The government has published a detailed blueprint of its plans for the NHS, bringing together previous policy commitments from the Lib Dems and Conservatives.

Among the plans is a commitment that primary care trust boards will have directly elected members.

The rest of the board will be appointed by the local authority with PCT chief executive and other “principal officers” appointed by the health secretary on the advice of the new independent board.

The coalition document, published this morning and unveiled at a press conference by David Cameron, Nick Clegg and senior ministers, said the new independent board would “allocate resources and provide commissioning guidelines”.

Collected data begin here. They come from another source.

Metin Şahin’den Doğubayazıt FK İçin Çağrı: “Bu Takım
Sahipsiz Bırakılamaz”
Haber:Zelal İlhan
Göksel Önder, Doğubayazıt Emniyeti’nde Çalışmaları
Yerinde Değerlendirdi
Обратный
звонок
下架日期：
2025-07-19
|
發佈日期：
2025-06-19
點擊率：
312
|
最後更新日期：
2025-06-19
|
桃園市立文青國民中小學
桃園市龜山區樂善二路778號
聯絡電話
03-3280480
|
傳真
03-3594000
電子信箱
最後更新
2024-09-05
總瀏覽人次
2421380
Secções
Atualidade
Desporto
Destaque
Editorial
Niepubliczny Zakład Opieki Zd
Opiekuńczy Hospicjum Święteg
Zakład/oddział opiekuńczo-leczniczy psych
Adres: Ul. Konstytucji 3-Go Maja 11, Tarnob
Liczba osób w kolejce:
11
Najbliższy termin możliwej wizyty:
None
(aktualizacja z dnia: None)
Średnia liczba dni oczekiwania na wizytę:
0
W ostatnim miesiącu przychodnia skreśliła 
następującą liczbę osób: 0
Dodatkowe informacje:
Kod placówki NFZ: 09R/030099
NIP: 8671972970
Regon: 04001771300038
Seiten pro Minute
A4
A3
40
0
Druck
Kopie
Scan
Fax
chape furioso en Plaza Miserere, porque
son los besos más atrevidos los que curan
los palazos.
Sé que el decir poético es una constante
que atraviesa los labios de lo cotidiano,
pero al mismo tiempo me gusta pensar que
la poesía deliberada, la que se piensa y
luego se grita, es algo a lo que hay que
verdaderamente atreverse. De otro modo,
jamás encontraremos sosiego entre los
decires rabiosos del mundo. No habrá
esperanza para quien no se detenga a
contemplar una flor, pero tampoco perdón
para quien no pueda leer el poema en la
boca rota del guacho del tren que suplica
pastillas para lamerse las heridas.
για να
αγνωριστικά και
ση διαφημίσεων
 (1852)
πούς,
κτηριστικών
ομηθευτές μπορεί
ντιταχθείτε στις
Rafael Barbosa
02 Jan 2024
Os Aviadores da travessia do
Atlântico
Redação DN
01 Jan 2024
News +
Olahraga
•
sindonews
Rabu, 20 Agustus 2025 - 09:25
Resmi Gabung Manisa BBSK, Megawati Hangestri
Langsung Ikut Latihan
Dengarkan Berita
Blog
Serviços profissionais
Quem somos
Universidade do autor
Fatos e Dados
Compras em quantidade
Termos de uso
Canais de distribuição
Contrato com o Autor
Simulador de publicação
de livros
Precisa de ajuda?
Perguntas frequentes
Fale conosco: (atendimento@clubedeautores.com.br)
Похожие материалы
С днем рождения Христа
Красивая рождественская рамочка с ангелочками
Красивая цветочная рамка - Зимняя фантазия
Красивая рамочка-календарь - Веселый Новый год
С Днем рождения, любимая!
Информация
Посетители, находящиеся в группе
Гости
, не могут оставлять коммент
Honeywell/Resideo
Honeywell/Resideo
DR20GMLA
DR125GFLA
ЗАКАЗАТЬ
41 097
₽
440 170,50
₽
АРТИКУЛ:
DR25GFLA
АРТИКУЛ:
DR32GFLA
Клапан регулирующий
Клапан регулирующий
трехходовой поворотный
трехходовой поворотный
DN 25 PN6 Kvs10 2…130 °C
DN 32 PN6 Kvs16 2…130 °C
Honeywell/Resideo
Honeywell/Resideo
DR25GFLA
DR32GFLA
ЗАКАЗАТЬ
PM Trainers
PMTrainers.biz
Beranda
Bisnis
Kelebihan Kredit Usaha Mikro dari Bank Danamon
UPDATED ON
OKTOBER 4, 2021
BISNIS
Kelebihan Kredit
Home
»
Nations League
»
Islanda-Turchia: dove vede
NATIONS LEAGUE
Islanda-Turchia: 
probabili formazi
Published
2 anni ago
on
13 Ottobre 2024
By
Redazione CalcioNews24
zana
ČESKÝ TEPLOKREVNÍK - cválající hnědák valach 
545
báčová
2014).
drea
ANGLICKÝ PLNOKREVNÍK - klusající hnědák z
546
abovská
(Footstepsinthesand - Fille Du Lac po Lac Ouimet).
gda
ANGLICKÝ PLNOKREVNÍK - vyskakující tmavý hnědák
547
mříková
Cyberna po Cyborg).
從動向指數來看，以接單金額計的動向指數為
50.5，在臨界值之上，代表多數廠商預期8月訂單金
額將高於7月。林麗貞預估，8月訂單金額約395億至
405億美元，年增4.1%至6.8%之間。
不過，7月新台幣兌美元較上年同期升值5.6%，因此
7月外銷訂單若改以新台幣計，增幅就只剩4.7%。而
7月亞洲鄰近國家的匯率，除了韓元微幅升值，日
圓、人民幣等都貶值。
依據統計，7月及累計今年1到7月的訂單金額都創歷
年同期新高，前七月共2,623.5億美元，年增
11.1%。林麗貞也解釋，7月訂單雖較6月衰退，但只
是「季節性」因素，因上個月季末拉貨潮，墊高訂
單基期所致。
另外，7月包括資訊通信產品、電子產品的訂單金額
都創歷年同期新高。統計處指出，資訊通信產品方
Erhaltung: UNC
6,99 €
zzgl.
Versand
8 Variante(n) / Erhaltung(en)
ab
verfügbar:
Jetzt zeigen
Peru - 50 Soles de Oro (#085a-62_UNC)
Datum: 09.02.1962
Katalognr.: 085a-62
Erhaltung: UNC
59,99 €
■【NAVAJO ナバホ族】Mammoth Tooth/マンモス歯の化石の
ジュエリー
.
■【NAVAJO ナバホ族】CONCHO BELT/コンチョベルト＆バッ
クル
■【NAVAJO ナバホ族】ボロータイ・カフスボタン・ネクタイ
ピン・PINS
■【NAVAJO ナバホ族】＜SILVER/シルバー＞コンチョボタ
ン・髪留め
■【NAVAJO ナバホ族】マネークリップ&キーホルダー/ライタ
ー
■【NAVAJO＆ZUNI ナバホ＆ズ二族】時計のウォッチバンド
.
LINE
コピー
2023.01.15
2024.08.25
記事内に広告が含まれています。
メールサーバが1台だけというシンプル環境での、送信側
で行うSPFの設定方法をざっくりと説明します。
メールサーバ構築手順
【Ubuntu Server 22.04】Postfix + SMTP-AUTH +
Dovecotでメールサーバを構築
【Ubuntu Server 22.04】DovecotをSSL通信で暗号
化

The paper also pledged to “strengthen the role of the Care Quality Commission so it becomes an effective quality inspectorate” and develop Monitor into an economic regulator overseeing “aspects of access, competition and price-setting in the NHS”.

The agreement says the government will “strengthen the power of GPs as patients’ expert guides through the health system by enabling them to commission care on their behalf.

But it added PCTs would “commission those residual services that are best undertaken at a wider level”.

The NHS will also develop a 24-hour urgent care service in England, “including GP out-of-hours services” with a renegotiated GP contract and an incentive system to improve primary care in “disadvantaged areas.”

There was also a commitment to let patients choose their GP.

Without specifying which, it promised to “significantly cut the number of health quangos” and cut the cost of “NHS administration by a third”.

The document said the government would stop the closure of A&E and maternity wards if they were “centrally dictated”.

It also pledged to “reform” NICE and move to “a system of value-based pricing” to get promote better access to “treatments their doctors think they need.”

The last pledge in the document was “to give every patient the power to choose any healthcare provider that meets NHS standards, within NHS prices”, specifying independent, voluntary and community sector providers.

David Cameron told the press conference the coaltion health policy was “more radical, more de-centralising” than either party had planned.

Hospices and providers of palliative care will be funded per-patient, with children’s hospices receiving £10m a year from the DH.

Commenting on the announcements, director of the Primary Care Foundation Rick Stern welcomed moves towards “democratising PCT boards” but said there would always be tension between GP-level and larger scale commissioning.

He said: “The question marks would be over how they are going to provide the resources and support to enable GPs to really do that. The obstacles are how the resources are going to be provided to let people do it and how we can be sure the bureaucracy lets go.”

He added: “probably the majority [of GPs] have limited interest in being involved in the wider commissioning of services.”